There were oversights in ensuring risks to people’s safety in the event of an emergency were assessed and addressed that had to be rectified urgently. Systems for monitoring and auditing the quality and safety of the service did not always identify shortfalls like this and ensure that improvements were made and sustained.

Staff knew the importance of reporting concerns that someone may be at risk of harm or abuse and training in safeguarding for ancillary staff was initiated as a result of this inspection. Although arrangements had been made for training in restraint this was delayed. Staff did not have training to restrain people safely and within the law before needing to do so. Medicines were managed safely.
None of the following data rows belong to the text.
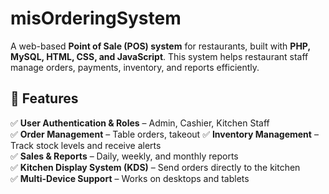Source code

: # misOrderingSystem
A web-based **Point of Sale (POS) system** for restaurants, built with **PHP, MySQL, HTML, CSS, and JavaScript**. This system helps restaurant staff manage orders, payments, inventory, and reports efficiently.  

## **📌 Features**  
✅ **User Authentication & Roles** – Admin, Cashier, Kitchen Staff  
✅ **Order Management** – Table orders, takeout
✅ **Inventory Management** – Track stock levels and receive alerts  
✅ **Sales & Reports** – Daily, weekly, and monthly reports  
✅ **Kitchen Display System (KDS)** – Send orders directly to the kitchen  
✅ **Multi-Device Support** – Works on desktops and tablets

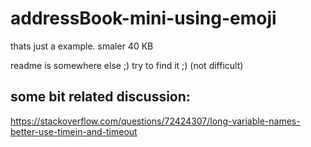 # addressBook-mini-using-emoji
thats just a example. smaler 40 KB

readme is somewhere else ;) try to find it ;) (not difficult)

## some bit related discussion:

https://stackoverflow.com/questions/72424307/long-variable-names-better-use-timein-and-timeout

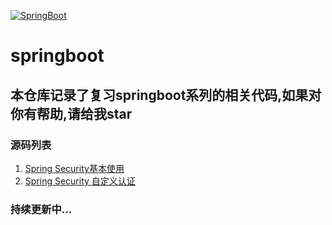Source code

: [![SpringBoot](https://img.shields.io/badge/SpringBoot-2.3.1.RELEASE-brightgreen.svg)](https://docs.spring.io/spring-boot/docs/.3.1.RELEASE/reference/htmlsingle/)
# springboot
## 本仓库记录了复习springboot系列的相关代码,如果对你有帮助,请给我star
### 源码列表
1. [Spring Security基本使用](见源码)
2. [Spring Security 自定义认证](https://my.oschina.net/u/4517769/blog/4335982)

### 持续更新中...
Staff had training in the Mental Capacity Act (MCA) 2005 and understood the principles of supporting people who were not able to make decisions for themselves. They could tell us about people’s needs. Where people did have capacity to make their own decisions about their care, their wishes were respected. The manager understood when an application to deprive someone of their liberty under the MCA and associated Deprivation of Liberty Safeguards should be made. However, they did not ensure that the expiry date of this authorisation was properly monitored so it could be renewed.

People had enough to eat and drink and assistance to do this if it was needed and most felt that the choice and variety of food was acceptable. People had access to advice and support from health professionals such as their doctor or dietician when this was needed. However, there was sometimes a delay in securing advice or providing therapeutic services if their needs changed. It was not always practicable to resolve complaints in the way people wished, but where they could be resolved action was not always taken promptly.

Staff responded to people with respect and offered reassurance when this was needed. However, they did not always work well together as a team and morale was low.

The service was in breach of three regulations. Sufficient staffing levels were not always maintained or deployed in a way that met people’s needs safely. The registered persons had failed to notify us of specific events affecting people who lived in the home. Systems for identifying where improvements were needed were not always operating effectively.

You can see what action we told the provider to take at the back of the full version of this report.